Anti-Establishment - Guide published on the occasion of the exhibition Anti-Establishment, at the Center for Curatorial Studies, Bard College, June 22 - December 21, 2012. This exhibition is curated by Johanna Burton. - Annandale-on-Hudson: Center for Curatorial Studies, Bard College, 2012. - 36 p.

The works in Anti-Establishment constitute artistic practices that, in various ways, radically utilize and recommit to the notion of “the institution,” while nevertheless demanding of it new functions and effects. If institutions are very often conflated with “the establishment”—monolithic, static, and hierarchical societal and artistic systems against which avant-garde and countercultural productions can be seen—this exhibition sets the two apart, arguing for institutions as more limber sites, perpetually de- and re-constructed by the people who create, inhabit, and dismantle them. Here, the very definition of the institution is placed in brackets, and reconsidered in terms of its current limits and future possibilities.

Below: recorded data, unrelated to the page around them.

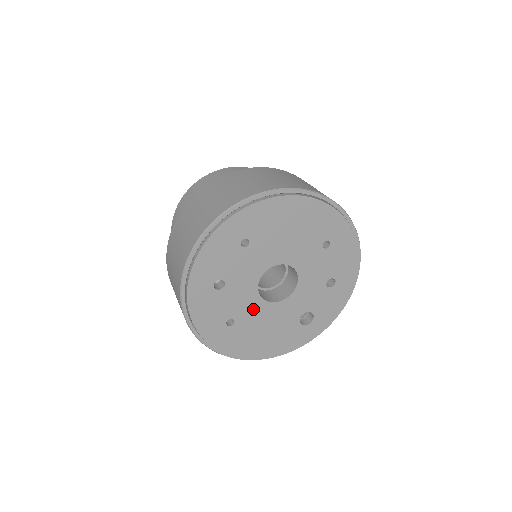
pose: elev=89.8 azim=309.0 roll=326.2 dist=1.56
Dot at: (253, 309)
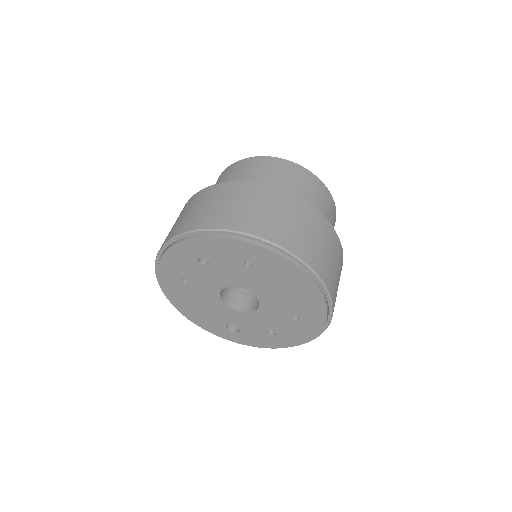
Dot at: (207, 291)
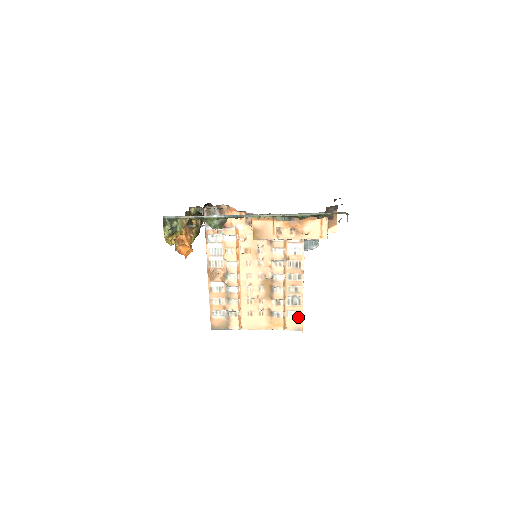
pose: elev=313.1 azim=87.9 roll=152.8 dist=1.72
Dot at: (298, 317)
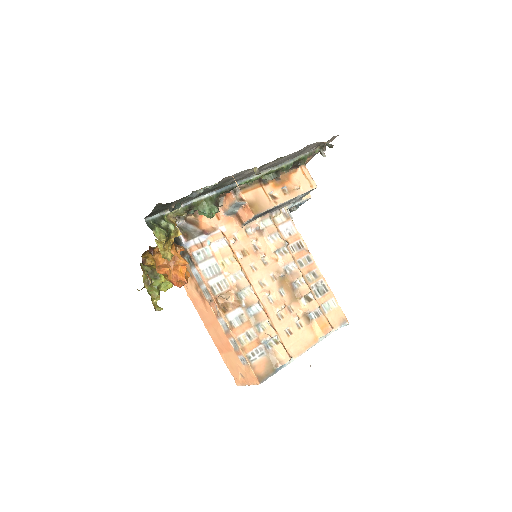
Dot at: (334, 307)
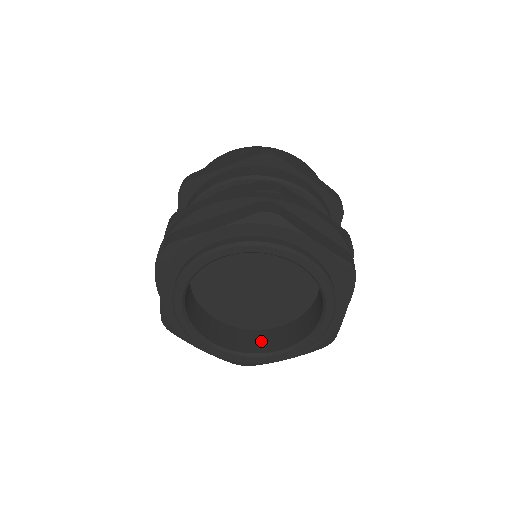
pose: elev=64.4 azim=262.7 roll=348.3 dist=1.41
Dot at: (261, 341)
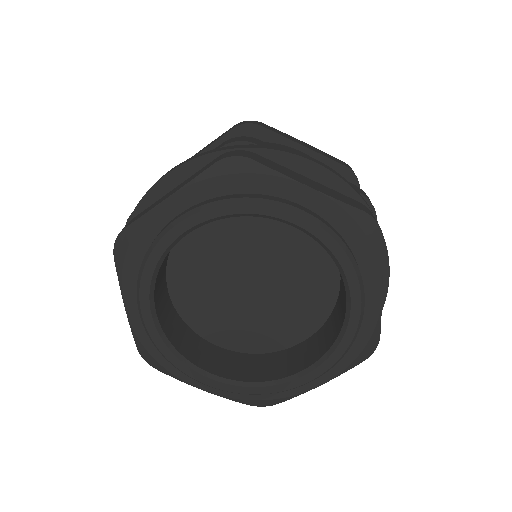
Dot at: (278, 364)
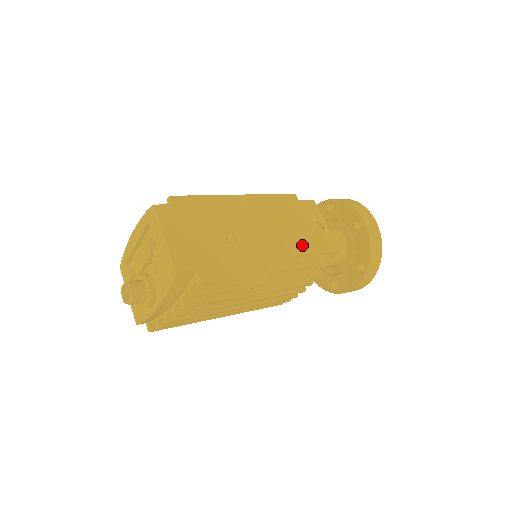
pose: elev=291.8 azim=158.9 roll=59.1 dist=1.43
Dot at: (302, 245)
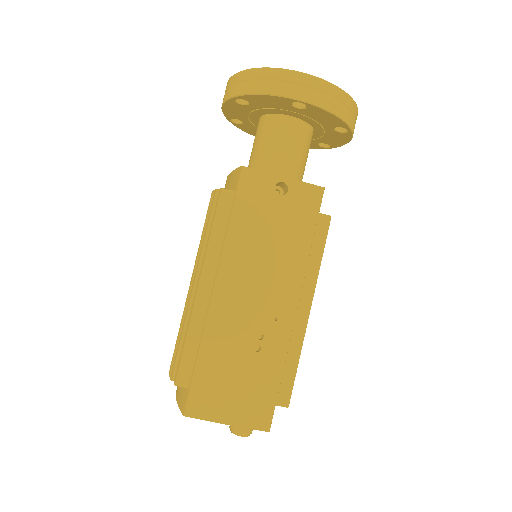
Dot at: (297, 243)
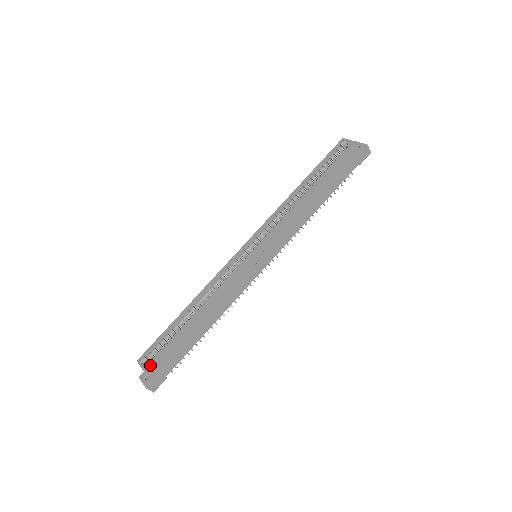
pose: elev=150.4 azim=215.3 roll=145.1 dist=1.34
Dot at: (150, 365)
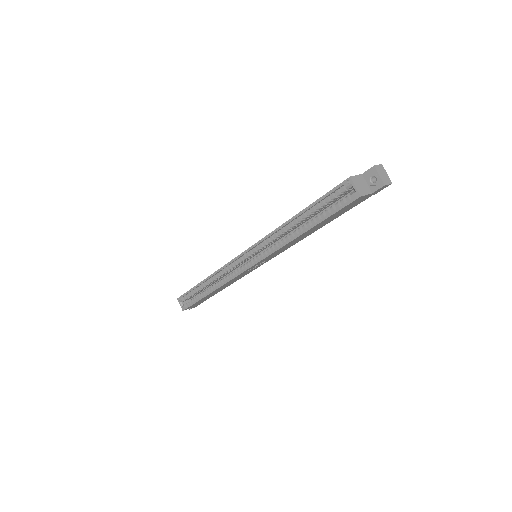
Dot at: occluded
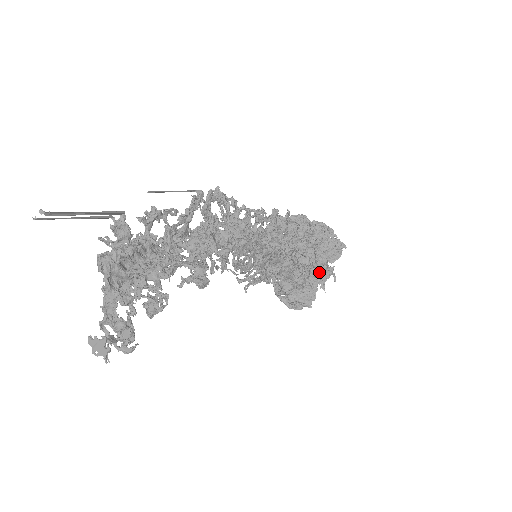
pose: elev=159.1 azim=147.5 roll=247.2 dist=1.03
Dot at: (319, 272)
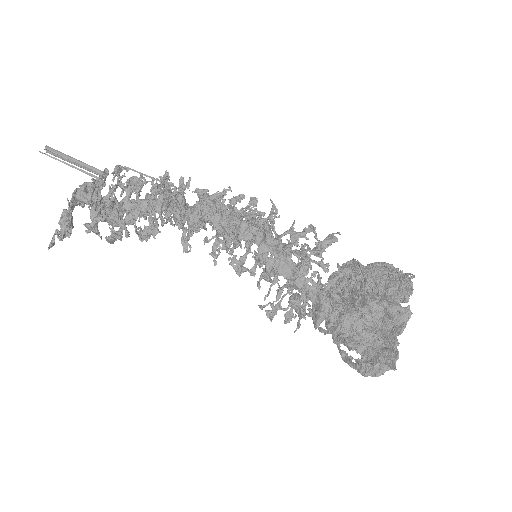
Dot at: (391, 318)
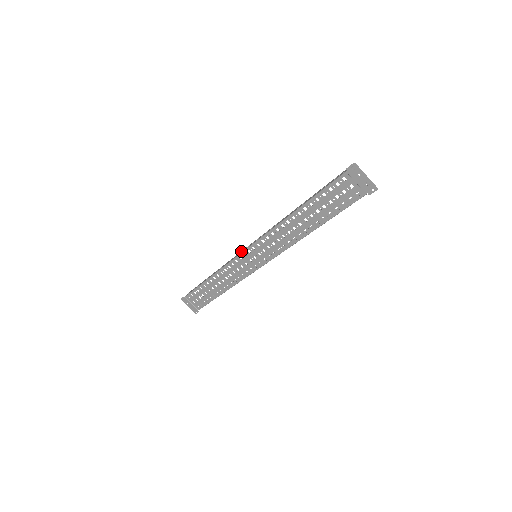
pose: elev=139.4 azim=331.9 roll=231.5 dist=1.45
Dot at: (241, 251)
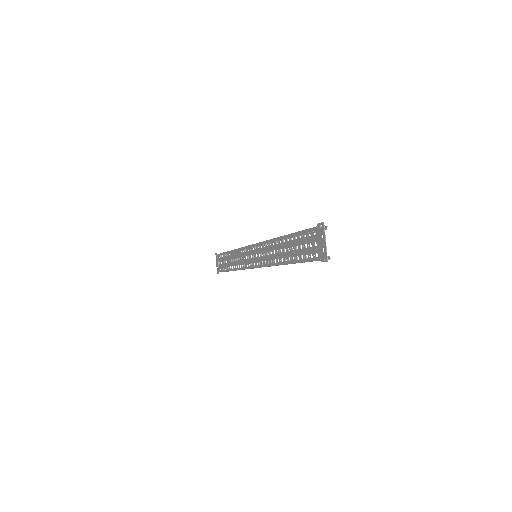
Dot at: occluded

Ranging from meditations on medium specificity (“institutions” of painting, sculpture, film, and dance, for instance) to modes of production and exchange (collective, corporate, immaterial) and reimagining how we inherit the past (as lateral legacies, non-oedipal fantasies, networked opposition), Anti-Establishment argues for a reconception of the very foundations on which any institution might rest.